Néonicotinoïdes et pollinisateurs : deux nouvelles études prouvent leurs effets néfastes

Deux équipes de chercheurs ont mis en évidence l'impact des néonicotinoïdes sur les insectes pollinisateurs dans des publications parues dans la revue Science. Elles corroborent les expérimentations antérieures qui faisaient jusqu'alors débat.

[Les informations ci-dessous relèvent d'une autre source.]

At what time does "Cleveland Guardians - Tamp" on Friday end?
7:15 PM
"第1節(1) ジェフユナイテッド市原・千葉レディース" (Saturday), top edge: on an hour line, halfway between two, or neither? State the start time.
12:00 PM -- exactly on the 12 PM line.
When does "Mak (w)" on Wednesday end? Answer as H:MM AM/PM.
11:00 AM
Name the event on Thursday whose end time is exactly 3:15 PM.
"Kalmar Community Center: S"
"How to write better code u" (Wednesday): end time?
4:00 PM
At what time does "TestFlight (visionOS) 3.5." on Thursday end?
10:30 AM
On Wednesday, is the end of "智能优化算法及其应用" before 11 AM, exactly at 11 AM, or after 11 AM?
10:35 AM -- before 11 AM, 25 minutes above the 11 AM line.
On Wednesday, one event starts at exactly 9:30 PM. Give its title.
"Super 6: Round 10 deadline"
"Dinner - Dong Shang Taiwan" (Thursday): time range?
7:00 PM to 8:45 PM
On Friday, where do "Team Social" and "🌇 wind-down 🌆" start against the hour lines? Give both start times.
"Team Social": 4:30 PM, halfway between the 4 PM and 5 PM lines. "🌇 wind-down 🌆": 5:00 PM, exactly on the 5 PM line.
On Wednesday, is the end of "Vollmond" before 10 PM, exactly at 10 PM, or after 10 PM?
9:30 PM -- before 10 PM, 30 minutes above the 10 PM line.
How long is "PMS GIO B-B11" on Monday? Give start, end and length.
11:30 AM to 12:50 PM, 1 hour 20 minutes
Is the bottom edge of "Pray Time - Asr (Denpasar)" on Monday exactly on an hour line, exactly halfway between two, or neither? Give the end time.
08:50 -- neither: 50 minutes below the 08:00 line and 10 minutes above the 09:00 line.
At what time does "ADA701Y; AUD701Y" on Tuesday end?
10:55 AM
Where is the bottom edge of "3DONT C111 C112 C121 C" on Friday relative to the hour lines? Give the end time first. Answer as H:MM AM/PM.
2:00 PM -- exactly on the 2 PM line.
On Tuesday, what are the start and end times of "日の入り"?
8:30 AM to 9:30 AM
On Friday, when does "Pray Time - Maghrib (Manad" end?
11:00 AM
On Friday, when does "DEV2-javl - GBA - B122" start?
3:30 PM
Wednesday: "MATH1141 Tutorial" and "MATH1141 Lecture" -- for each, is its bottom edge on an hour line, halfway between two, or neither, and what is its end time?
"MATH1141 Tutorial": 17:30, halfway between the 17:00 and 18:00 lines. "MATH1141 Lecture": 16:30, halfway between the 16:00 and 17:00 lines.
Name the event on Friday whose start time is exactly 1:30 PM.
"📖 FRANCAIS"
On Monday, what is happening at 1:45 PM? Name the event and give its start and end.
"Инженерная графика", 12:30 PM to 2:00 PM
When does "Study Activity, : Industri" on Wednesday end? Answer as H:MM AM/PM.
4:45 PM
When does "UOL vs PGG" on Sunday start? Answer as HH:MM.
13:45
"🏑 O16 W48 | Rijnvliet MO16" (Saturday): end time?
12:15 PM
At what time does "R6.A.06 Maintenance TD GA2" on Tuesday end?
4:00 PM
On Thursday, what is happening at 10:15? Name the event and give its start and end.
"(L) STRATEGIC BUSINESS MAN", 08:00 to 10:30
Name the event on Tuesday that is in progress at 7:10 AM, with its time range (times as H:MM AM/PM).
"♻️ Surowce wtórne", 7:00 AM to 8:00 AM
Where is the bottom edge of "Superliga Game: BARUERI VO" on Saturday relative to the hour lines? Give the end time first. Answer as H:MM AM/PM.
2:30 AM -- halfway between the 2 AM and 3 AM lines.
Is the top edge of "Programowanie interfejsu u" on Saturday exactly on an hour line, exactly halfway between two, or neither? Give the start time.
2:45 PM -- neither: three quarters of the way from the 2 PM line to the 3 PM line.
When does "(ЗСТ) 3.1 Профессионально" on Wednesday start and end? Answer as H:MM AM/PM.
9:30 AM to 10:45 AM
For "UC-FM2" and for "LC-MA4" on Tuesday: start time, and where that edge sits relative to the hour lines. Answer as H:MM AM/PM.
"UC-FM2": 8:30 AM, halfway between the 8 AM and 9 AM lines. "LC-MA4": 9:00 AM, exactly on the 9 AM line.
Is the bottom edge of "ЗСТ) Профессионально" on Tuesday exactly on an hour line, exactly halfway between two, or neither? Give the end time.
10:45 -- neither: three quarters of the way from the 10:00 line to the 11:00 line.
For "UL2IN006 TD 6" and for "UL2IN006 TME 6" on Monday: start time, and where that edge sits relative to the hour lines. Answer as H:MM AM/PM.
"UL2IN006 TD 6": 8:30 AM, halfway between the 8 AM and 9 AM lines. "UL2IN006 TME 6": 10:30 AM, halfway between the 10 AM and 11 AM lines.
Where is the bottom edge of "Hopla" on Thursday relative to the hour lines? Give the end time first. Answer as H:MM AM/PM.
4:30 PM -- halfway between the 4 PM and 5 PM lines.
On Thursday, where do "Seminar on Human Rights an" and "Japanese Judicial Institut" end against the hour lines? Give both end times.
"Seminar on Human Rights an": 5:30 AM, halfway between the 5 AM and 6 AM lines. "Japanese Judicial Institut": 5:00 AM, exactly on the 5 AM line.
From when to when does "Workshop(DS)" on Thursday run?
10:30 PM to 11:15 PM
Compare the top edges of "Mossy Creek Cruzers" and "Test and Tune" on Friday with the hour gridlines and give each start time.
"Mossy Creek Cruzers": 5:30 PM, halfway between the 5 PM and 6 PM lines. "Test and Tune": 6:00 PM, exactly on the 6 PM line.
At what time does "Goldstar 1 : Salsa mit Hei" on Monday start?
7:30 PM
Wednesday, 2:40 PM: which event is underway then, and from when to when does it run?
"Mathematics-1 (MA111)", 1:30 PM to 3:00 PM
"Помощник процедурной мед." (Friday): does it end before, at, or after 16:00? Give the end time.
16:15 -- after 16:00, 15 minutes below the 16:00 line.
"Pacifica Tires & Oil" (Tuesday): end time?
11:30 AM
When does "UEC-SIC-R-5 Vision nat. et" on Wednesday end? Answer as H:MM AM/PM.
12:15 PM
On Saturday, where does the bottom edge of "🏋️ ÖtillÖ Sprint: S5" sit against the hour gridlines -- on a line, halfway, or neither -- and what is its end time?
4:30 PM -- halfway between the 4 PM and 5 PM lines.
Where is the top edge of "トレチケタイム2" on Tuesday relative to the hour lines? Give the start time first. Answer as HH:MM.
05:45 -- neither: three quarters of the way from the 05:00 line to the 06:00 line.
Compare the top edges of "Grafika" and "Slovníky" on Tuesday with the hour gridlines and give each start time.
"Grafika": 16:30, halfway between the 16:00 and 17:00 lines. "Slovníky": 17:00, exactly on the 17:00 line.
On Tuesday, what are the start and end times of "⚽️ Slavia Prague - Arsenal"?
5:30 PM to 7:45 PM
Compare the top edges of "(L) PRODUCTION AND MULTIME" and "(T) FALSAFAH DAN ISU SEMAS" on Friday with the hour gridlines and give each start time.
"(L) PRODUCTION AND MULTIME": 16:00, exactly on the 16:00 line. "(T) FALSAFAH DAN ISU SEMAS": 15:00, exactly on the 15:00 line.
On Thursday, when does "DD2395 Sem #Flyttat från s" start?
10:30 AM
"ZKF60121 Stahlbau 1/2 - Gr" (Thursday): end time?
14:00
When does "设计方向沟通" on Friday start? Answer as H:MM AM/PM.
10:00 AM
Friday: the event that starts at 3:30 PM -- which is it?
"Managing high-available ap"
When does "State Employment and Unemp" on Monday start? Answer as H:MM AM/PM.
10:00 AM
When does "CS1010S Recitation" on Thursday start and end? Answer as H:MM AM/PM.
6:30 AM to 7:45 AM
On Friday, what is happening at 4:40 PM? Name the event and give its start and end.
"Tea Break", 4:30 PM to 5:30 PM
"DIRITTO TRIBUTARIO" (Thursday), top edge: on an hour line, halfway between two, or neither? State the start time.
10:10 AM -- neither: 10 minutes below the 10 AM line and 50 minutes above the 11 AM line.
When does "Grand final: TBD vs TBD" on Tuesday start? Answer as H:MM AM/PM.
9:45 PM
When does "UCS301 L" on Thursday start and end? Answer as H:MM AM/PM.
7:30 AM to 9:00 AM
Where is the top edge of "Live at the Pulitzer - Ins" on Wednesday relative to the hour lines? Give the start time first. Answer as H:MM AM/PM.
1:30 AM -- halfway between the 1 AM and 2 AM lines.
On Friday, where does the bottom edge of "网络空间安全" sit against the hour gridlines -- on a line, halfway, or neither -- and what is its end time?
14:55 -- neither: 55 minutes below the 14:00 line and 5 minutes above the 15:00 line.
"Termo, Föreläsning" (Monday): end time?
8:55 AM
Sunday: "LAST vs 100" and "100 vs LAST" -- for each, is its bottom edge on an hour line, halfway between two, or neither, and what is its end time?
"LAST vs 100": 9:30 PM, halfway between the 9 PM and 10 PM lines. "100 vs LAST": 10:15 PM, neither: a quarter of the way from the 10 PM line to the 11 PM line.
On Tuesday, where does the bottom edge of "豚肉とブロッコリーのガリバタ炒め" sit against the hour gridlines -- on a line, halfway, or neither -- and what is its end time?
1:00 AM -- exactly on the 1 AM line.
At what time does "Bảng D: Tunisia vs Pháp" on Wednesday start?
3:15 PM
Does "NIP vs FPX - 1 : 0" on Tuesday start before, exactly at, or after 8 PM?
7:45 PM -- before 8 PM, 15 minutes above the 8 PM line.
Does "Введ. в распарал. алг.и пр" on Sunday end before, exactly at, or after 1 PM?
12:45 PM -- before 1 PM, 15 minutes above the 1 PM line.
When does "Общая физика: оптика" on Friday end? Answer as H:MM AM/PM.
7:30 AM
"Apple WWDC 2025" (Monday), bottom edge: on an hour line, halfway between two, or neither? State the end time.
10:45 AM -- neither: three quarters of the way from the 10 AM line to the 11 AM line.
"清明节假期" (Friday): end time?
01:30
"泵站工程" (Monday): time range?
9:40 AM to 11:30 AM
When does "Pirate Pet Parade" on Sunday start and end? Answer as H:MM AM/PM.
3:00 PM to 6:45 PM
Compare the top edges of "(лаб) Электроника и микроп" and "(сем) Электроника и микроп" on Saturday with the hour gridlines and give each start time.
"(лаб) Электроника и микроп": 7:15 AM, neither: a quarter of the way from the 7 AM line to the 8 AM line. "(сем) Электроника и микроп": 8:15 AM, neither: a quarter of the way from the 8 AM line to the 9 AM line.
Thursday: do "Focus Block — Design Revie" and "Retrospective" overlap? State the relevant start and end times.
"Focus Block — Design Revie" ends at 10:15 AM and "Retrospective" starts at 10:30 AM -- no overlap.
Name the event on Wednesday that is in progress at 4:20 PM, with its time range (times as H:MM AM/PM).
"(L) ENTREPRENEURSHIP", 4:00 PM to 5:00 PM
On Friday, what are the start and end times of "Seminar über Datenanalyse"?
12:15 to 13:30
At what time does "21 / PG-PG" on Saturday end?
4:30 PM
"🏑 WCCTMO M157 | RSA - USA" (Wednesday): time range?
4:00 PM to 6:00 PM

Changement climatique, perte d'habitat, etc., les facteurs sont nombreux et avérés pour expliquer l'une des dégradations qui touche la biodiversité : la disparition des pollinisateurs comme les abeilles ou les bourdons, d'année en année. Mais jusqu'alors, les études ne prouvaient pas véritablement la mise en cause des néonicotinoïdes, projetés ou épandus sur les cultures, comme menace pour ces populations d'insectes. La publication de deux études (1) , parues le 30 juin 2017 dans la revue Science et mises en évidence en France par la Fondation pour la recherche sur la biodiversité (FRB), change la donne.

Si certaines études avaient déjà montré l'impact de ces substances censées viser les insectes ravageurs des cultures, d'autres le réfutaient. Balle au centre et débats. D'autant plus qu'aucune étude n'avait été réalisée dans les conditions réelles de durée et d'exposition, en tenant compte de la variabilité de l'environnement étudié. C'est dans ce contexte que des équipes de chercheurs se sont penchées sur des études au long cours interrogeant le rôle des néonicotinoïdes sur les insectes pollinisateurs.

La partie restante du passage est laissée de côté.